- PROBLEM TO SOLVE -
Reproduce the rows word for word, starting at the line that contains "common name: Cattail gayfeather" and continuing through the end of the rows. Leave the pictures out of your answer.

— start —

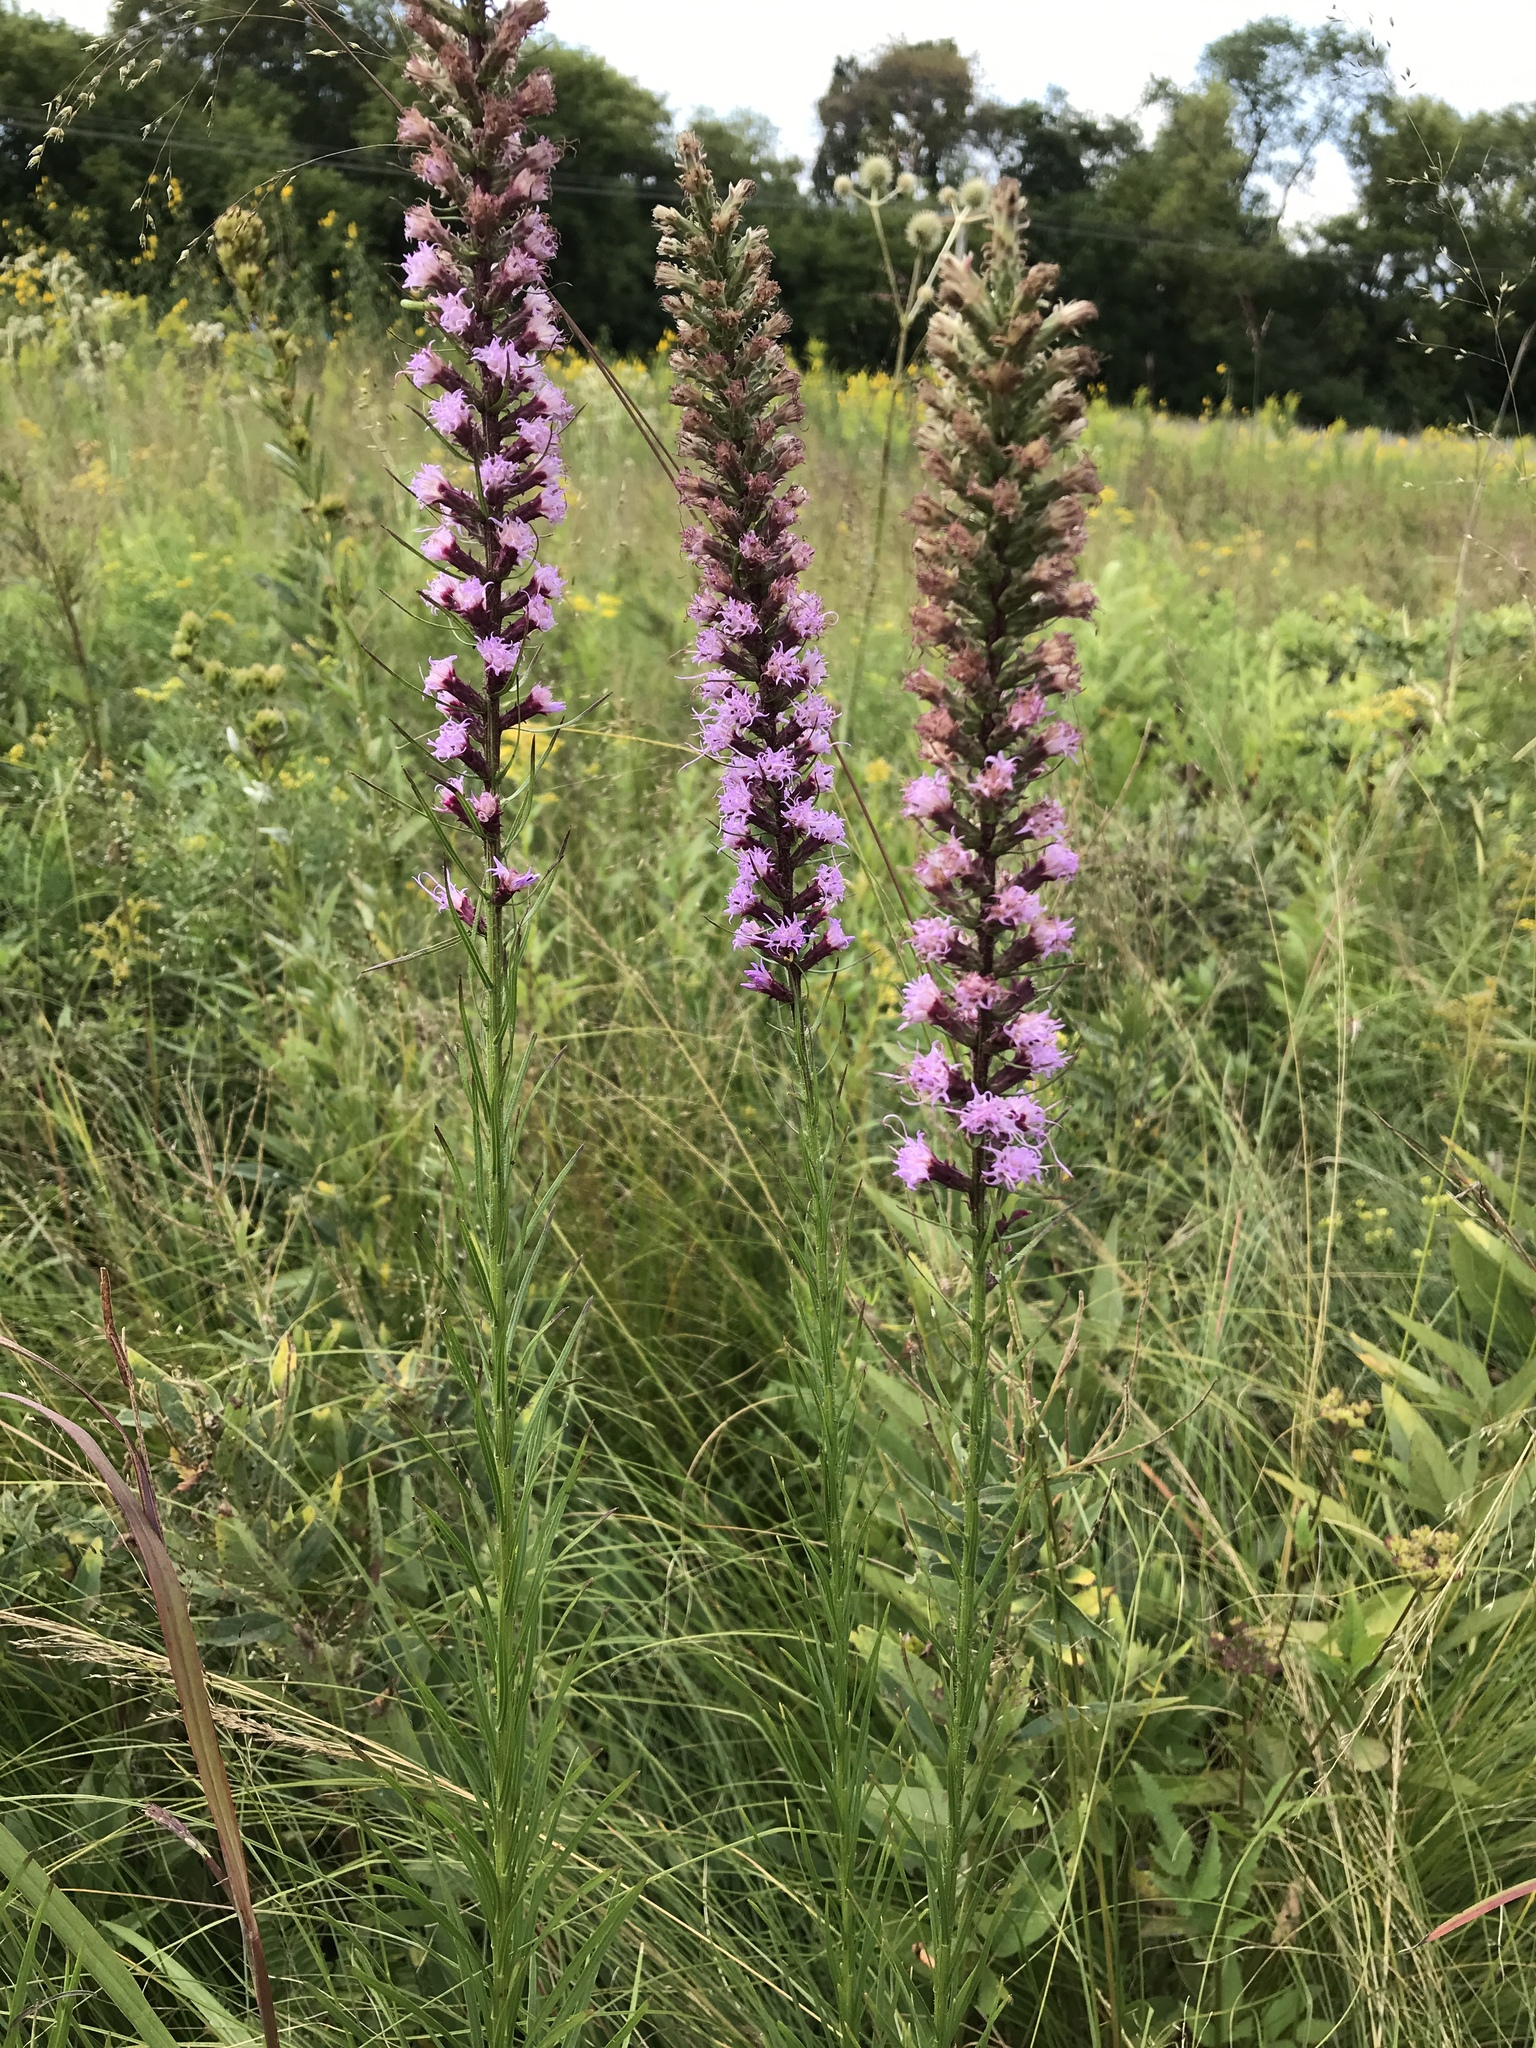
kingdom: Plantae
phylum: Tracheophyta
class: Magnoliopsida
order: Asterales
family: Asteraceae
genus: Liatris
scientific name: Liatris pycnostachya
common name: Cattail gayfeather
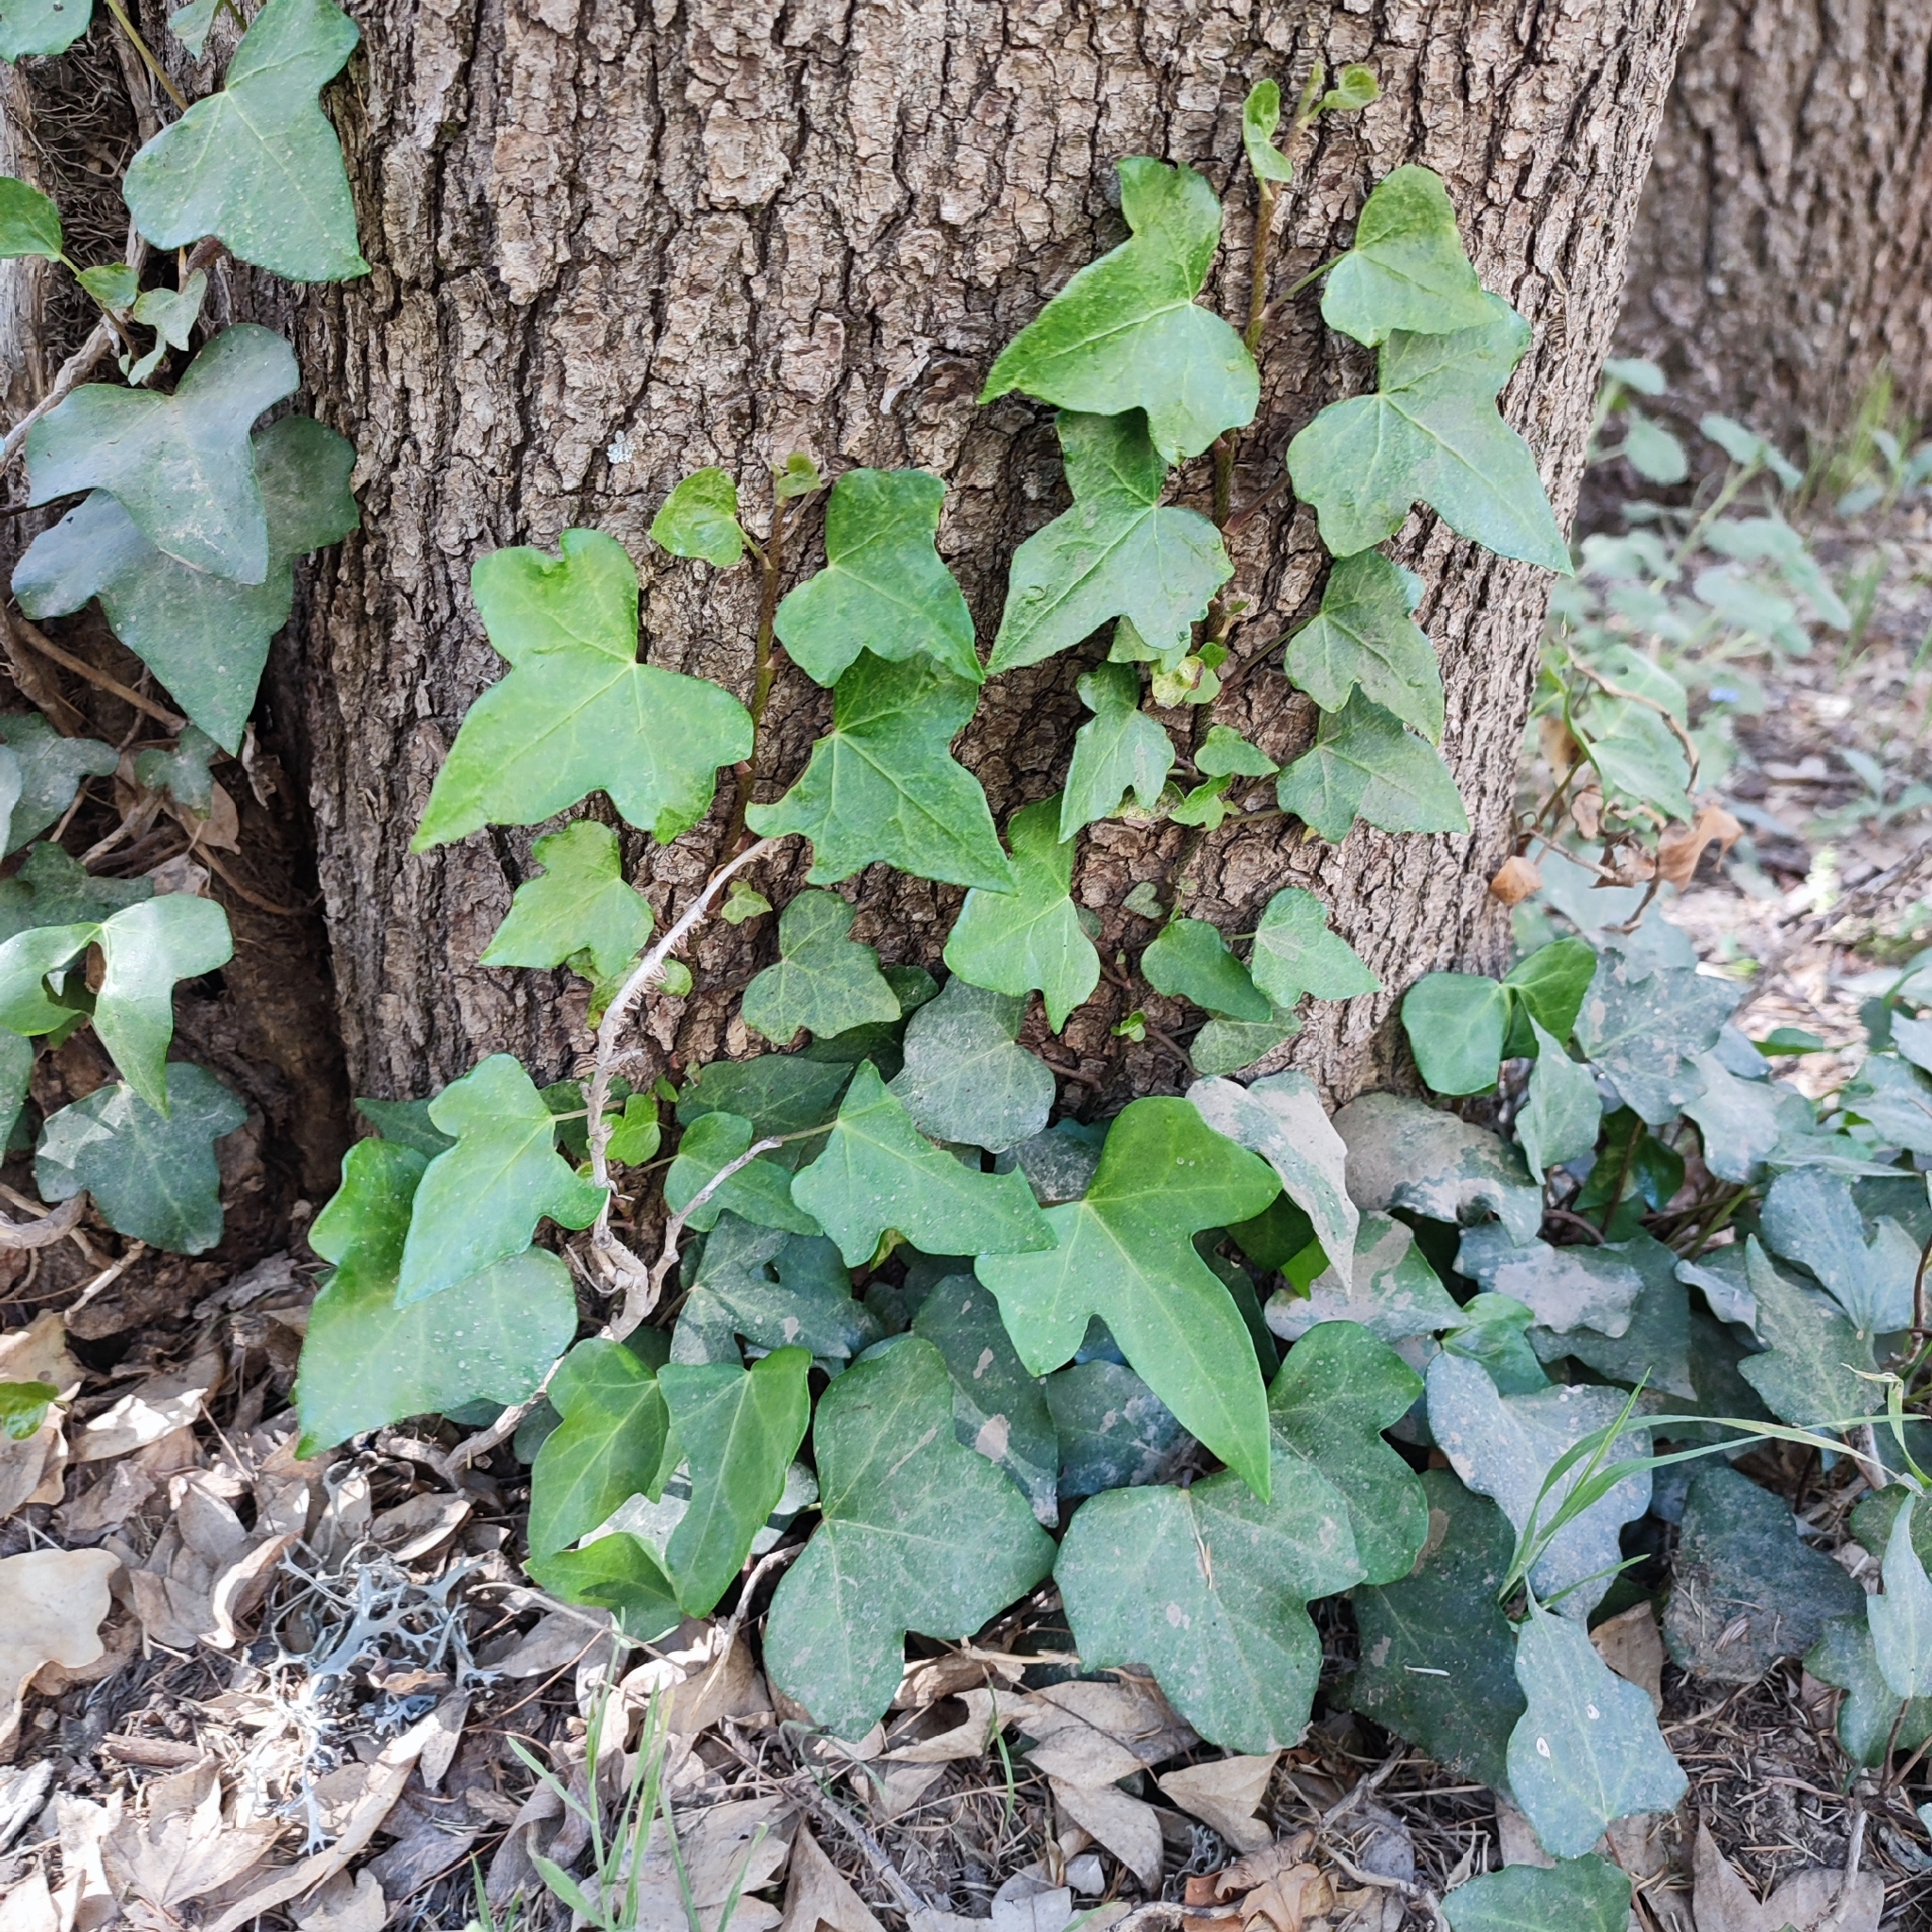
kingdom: Plantae
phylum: Tracheophyta
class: Magnoliopsida
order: Apiales
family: Araliaceae
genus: Hedera
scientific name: Hedera helix
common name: Ivy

— end —

- COMPLETE ANSWER -
common name: Cattail gayfeather
kingdom: Plantae
phylum: Tracheophyta
class: Magnoliopsida
order: Apiales
family: Araliaceae
genus: Hedera
scientific name: Hedera helix
common name: Ivy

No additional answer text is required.